DeepSeek has released a preview of its V4 model series, and the headline number is not the parameter count - it is the efficiency.
The series includes two models: DeepSeek-V4-Pro, a 1.6 trillion-parameter Mixture-of-Experts model with 49 billion parameters active at inference time, and DeepSeek-V4-Flash, a smaller 284 billion-parameter variant with 13 billion active. Both handle contexts up to one million tokens. The efficiency story is the more striking one: at the one-million-token context length, V4-Pro needs only 27% of the per-token compute and 10% of the key-value cache that DeepSeek-V3.2 required for the same task. Both models were pre-trained on more than 32 trillion tokens. Three architectural changes drive the gains - a hybrid attention scheme pairing Compressed Sparse Attention with Heavily Compressed Attention, a modified residual connection design called Manifold-Constrained Hyper-Connections, and a training optimizer called Muon that the team credits with faster convergence. The top reasoning mode, DeepSeek-V4-Pro-Max, is claimed to beat prior open models on core benchmarks.

++++++++++

## To do:
**A)** Using the DeepSeek V4 article, explain in one to three sentences what drives the models' efficiency gains.
**B)** Write a continuation of the DeepSeek V4 article that picks up after its final sentence.
The items that come next have no connection to the DeepSeek V4 article.

++++++++++

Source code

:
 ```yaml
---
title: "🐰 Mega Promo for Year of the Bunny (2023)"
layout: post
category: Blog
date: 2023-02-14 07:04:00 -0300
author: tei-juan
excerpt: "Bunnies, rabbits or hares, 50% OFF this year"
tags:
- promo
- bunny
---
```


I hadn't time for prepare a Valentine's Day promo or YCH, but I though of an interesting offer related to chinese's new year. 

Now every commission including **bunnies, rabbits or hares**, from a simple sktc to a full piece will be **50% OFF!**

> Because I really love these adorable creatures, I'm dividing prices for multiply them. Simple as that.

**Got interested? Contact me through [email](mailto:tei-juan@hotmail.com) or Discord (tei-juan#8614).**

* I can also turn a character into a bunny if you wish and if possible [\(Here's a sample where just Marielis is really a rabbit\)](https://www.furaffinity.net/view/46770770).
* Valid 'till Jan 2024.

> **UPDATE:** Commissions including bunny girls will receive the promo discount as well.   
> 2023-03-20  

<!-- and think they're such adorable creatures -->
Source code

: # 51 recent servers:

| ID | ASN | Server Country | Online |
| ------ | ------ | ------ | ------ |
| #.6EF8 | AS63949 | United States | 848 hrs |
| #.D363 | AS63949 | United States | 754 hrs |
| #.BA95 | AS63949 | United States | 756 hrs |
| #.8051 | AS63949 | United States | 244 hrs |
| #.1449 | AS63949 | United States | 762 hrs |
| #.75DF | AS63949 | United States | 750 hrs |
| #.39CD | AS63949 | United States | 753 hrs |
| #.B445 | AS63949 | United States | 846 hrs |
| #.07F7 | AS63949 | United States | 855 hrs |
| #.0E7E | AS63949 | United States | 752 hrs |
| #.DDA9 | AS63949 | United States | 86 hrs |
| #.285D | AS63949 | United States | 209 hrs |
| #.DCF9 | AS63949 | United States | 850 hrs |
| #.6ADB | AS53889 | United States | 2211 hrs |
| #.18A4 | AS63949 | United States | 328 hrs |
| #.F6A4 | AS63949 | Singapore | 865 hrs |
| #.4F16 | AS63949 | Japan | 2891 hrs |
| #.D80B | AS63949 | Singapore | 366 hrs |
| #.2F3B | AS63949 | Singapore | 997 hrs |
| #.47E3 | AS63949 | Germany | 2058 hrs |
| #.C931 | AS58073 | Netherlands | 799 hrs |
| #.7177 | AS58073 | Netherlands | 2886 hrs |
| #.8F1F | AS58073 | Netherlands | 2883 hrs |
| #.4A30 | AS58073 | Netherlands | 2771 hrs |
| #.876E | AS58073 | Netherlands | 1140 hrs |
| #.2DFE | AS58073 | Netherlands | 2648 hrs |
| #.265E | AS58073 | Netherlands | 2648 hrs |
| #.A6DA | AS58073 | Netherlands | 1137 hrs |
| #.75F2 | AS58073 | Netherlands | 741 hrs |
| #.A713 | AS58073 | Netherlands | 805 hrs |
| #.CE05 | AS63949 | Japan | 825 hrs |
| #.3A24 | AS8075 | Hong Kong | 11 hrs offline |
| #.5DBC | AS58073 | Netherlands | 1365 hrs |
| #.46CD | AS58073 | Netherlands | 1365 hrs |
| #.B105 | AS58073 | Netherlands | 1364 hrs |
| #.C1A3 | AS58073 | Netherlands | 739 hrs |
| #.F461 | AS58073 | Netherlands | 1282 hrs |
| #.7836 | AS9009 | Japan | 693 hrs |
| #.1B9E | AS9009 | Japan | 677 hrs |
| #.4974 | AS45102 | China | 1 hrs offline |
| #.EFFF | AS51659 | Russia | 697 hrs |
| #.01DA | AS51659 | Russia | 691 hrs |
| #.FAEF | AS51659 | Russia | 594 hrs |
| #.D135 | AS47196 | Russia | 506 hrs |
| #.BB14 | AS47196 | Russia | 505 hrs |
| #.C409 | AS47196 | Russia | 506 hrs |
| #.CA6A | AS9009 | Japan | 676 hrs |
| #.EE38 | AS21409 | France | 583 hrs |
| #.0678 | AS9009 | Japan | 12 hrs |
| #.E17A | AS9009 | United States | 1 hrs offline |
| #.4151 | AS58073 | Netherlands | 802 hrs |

++++++++++

## Answers to the problems:
**A)** The article attributes the gains to three architectural changes. These are a hybrid attention scheme pairing Compressed Sparse Attention with Heavily Compressed Attention, a modified residual connection design called Manifold-Constrained Hyper-Connections, and the Muon training optimizer, which the team credits with faster convergence.

**B)**
A one-million-token context window has been a spec-sheet fixture for a while, but actually serving it at scale is expensive enough that most providers throttle or price it punitively. If DeepSeek's efficiency numbers hold up under real workloads, routinely offering that window stops being a loss-leader. That matters for long-document analysis, code-over-entire-repos, and the multi-step agent tasks that need sustained context.
Model checkpoints are public on Hugging Face, so independent benchmark results should surface quickly - which is the only way to know whether the FLOP and cache claims translate outside the lab.